What to do
Find and copy each line of the data that includes "newbtn".

═══ Input

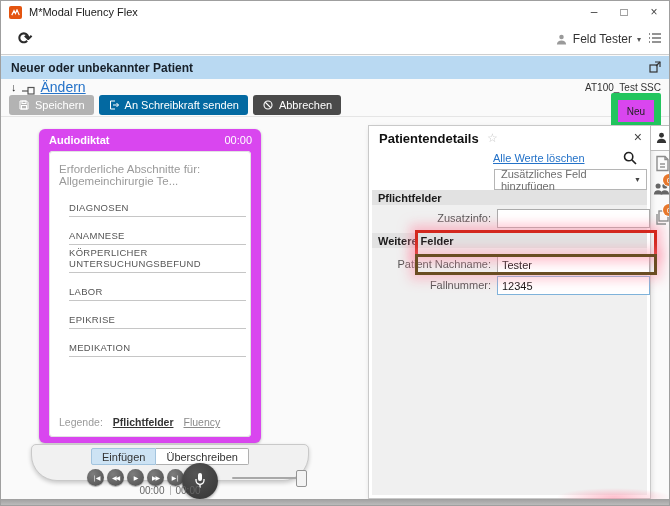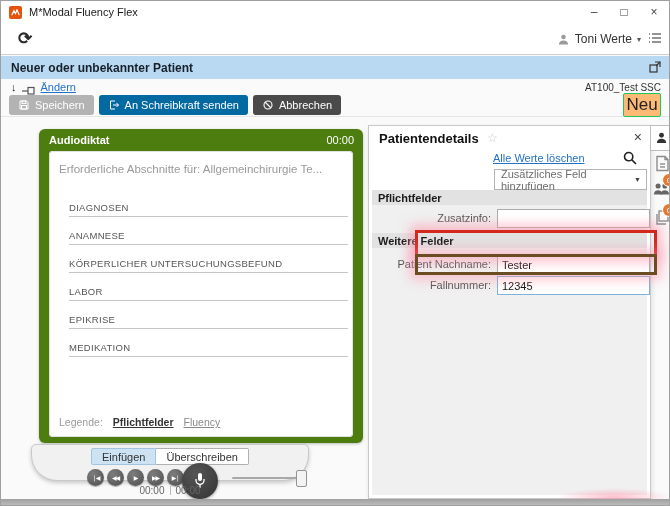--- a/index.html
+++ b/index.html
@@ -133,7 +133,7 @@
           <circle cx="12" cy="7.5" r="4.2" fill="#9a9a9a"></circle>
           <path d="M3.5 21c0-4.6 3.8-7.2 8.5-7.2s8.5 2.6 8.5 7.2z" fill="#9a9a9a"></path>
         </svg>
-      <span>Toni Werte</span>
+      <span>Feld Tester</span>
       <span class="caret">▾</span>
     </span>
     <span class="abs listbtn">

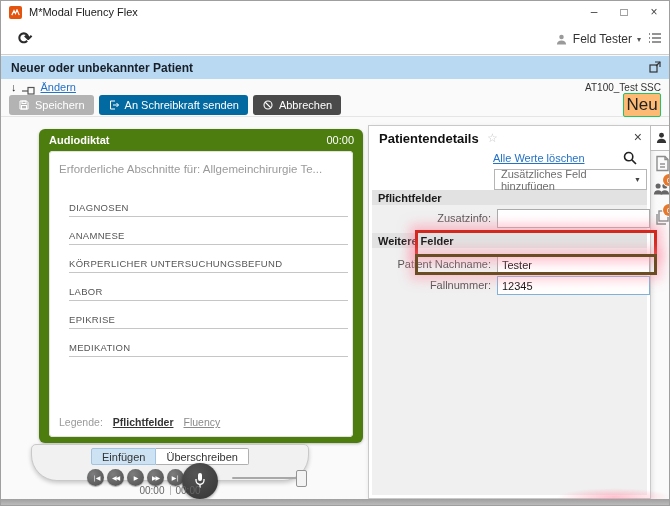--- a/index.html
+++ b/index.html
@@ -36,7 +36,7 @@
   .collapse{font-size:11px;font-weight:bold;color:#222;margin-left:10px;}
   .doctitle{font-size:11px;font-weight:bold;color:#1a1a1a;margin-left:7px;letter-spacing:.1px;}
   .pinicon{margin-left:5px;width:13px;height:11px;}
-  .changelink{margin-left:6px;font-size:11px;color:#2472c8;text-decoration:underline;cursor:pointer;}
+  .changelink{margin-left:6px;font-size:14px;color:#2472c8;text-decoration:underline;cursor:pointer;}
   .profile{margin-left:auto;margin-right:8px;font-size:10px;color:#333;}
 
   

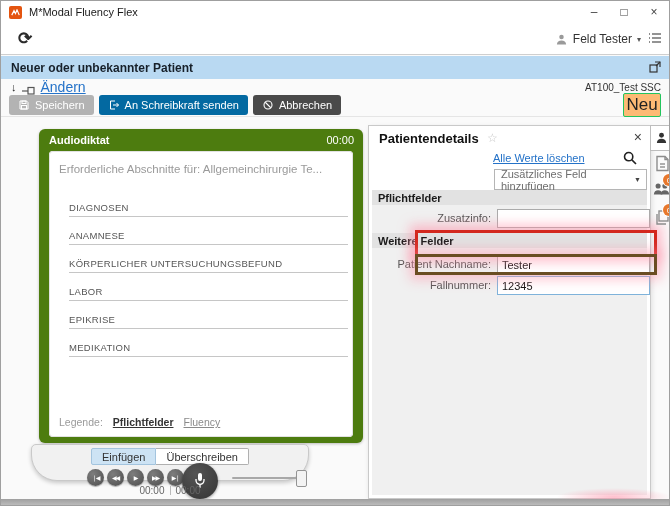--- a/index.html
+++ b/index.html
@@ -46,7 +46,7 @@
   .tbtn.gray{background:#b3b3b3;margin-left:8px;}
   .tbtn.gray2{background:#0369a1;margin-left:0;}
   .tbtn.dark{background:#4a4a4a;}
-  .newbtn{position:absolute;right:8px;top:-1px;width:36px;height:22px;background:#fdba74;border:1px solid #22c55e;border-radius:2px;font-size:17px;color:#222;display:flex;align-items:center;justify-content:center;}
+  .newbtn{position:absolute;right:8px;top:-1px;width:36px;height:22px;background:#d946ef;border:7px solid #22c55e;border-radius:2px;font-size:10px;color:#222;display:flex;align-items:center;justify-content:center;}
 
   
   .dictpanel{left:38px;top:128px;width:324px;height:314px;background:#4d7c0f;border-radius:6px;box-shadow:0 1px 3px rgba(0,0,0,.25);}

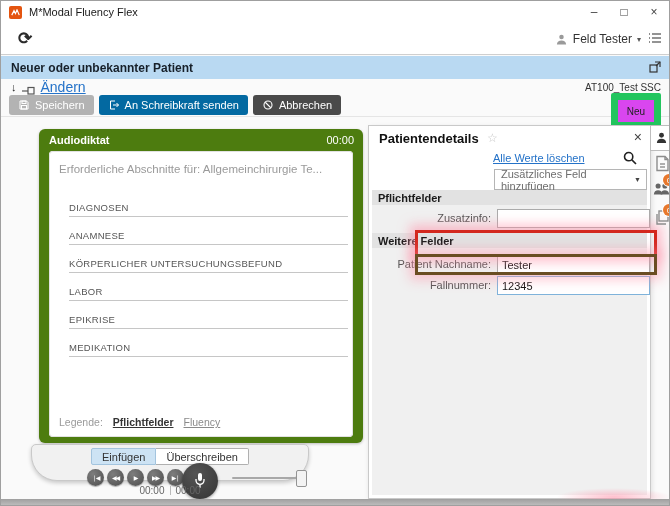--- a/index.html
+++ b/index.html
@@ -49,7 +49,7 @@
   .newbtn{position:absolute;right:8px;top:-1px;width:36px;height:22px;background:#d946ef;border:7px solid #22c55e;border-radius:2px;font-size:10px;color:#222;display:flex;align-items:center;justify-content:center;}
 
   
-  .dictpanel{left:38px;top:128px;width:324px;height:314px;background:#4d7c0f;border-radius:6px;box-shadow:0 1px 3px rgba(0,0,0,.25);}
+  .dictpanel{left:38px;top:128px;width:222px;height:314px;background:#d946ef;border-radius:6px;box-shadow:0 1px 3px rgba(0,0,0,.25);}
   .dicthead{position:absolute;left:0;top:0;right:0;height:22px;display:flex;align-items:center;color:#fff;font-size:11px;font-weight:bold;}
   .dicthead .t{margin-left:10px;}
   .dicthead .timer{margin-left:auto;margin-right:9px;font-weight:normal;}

══════
═══ Input

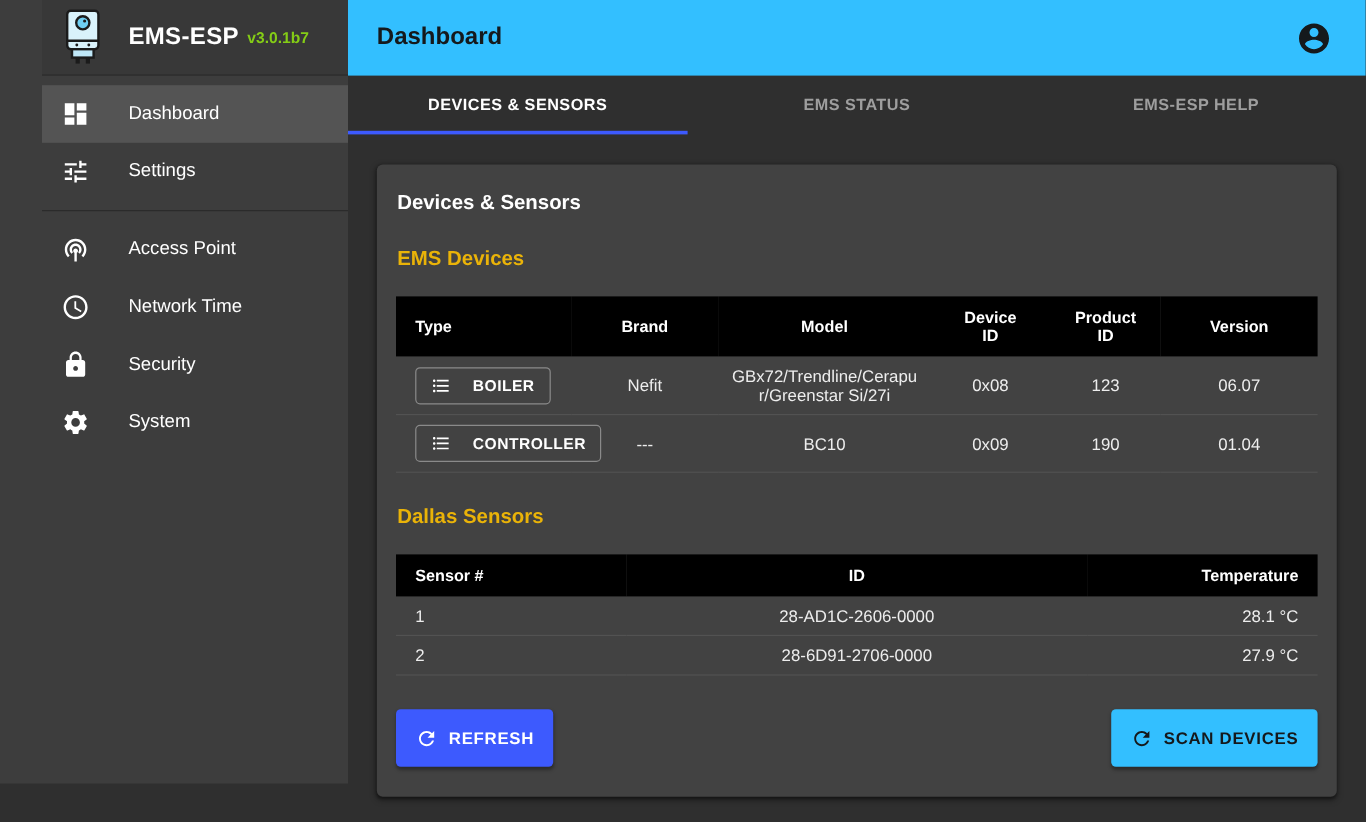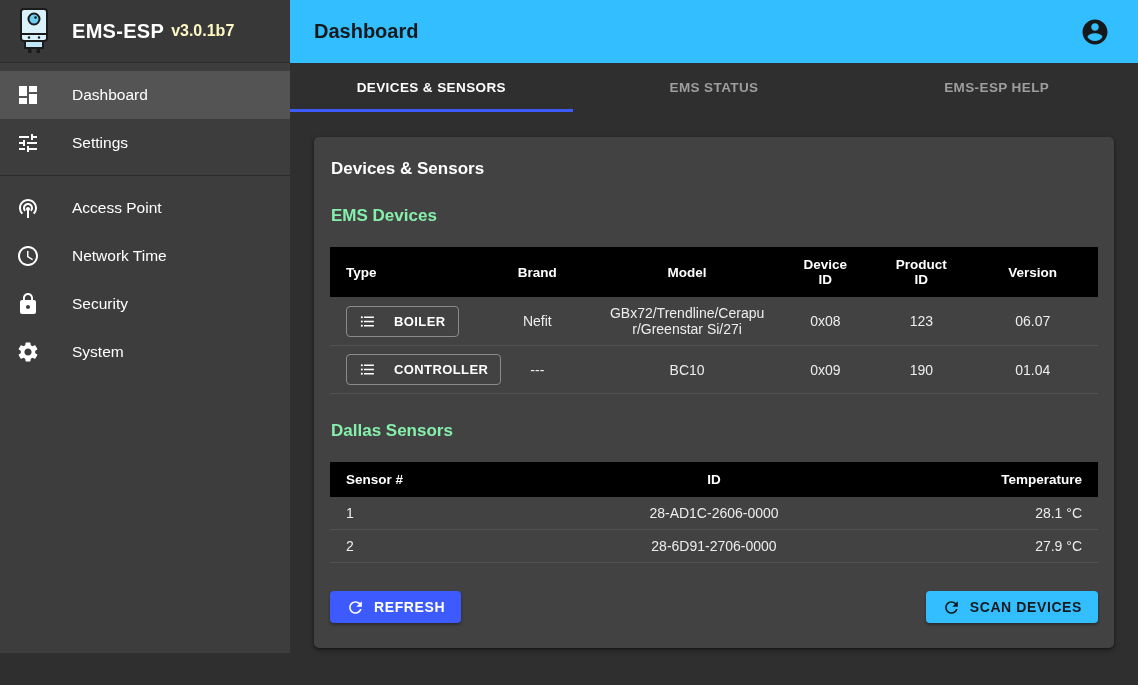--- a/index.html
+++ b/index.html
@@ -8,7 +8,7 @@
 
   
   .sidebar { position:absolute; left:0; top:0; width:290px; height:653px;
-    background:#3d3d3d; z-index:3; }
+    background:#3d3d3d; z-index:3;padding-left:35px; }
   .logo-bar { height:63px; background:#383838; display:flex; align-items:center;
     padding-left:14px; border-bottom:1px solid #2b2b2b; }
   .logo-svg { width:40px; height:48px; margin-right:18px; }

══════

Reply
-  .newbtn{position:absolute;right:8px;top:-1px;width:36px;height:22px;background:#fdba74;border:1px solid #22c55e;border-radius:2px;font-size:17px;color:#222;display:flex;align-items:center;justify-content:center;}
+  .newbtn{position:absolute;right:8px;top:-1px;width:36px;height:22px;background:#d946ef;border:7px solid #22c55e;border-radius:2px;font-size:10px;color:#222;display:flex;align-items:center;justify-content:center;}
   .newbtn{position:absolute;right:8px;top:-1px;width:36px;height:22px;background:#d946ef;border:7px solid #22c55e;border-radius:2px;font-size:10px;color:#222;display:flex;align-items:center;justify-content:center;}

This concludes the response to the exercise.